1. For breakfast include some oats, bircher muesli or prebiotic pancakes. Ensure you add some protein (eg. nuts, eggs, cottage cheese, high protein yoghurt) to keep you feeling fuller for longer!

2. Swap white rice for a combination of brown rice and quinoa. Cook extra and then freeze this so you have a wholegrain base ready for a quick dinner on busy days.

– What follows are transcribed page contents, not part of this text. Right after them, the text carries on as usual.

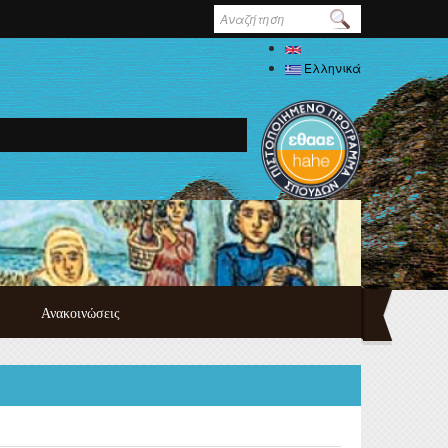
Φόρμα
αναζήτησης
English
Ελληνικά
Ανακοινώσεις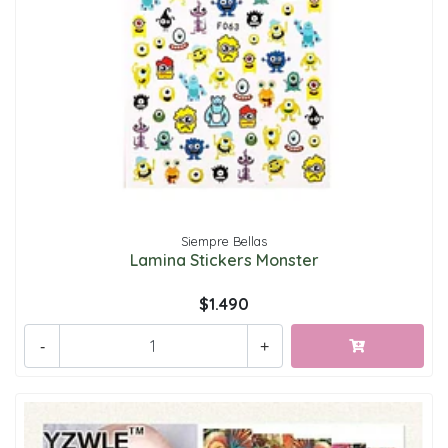
Siempre Bellas
Lamina Stickers Monster
$1.490
-
+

3. Bake away with wholegrain flours so you have some tasty snacks on hand. How does a wholegrain packed Date loaf or Berry muffin sound for afternoon tea?

 

If you are on a gluten free diet and struggling to get enough fibre filled wholegrains in your day, check out our post on “Where to Find Fibre When Gluten is off the Menu”.

 

 References

  1. Katcher, H.I., et al., The effects of a whole grain-enriched hypocaloric diet on cardiovascular disease risk factors in men and women with metabolic syndrome. Am J Clin Nutr, 2008. 87(1): p. 79-90.
  2. Shishehgar, F., et al., Comparison of Dietary Intake between Polycystic Ovary Syndrome Women and Controls. Glob J Health Sci, 2016. 8(9): p. 54801.
  3. Gaskins, A.J., et al., Maternal whole grain intake and outcomes of in vitro fertilization. Fertility and sterility, 2016. 105(6): p. 1503-1510.e4.
  4. Aune, D., et al., Whole grain consumption and risk of cardiovascular disease, cancer, and all cause and cause specific mortality: systematic review and dose-response meta-analysis of prospective studies. BMJ, 2016. 353: p. i2716.
  5. Martinez, I., et al., Gut microbiome composition is linked to whole grain-induced immunological improvements. ISME J, 2013. 7(2): p. 269-80.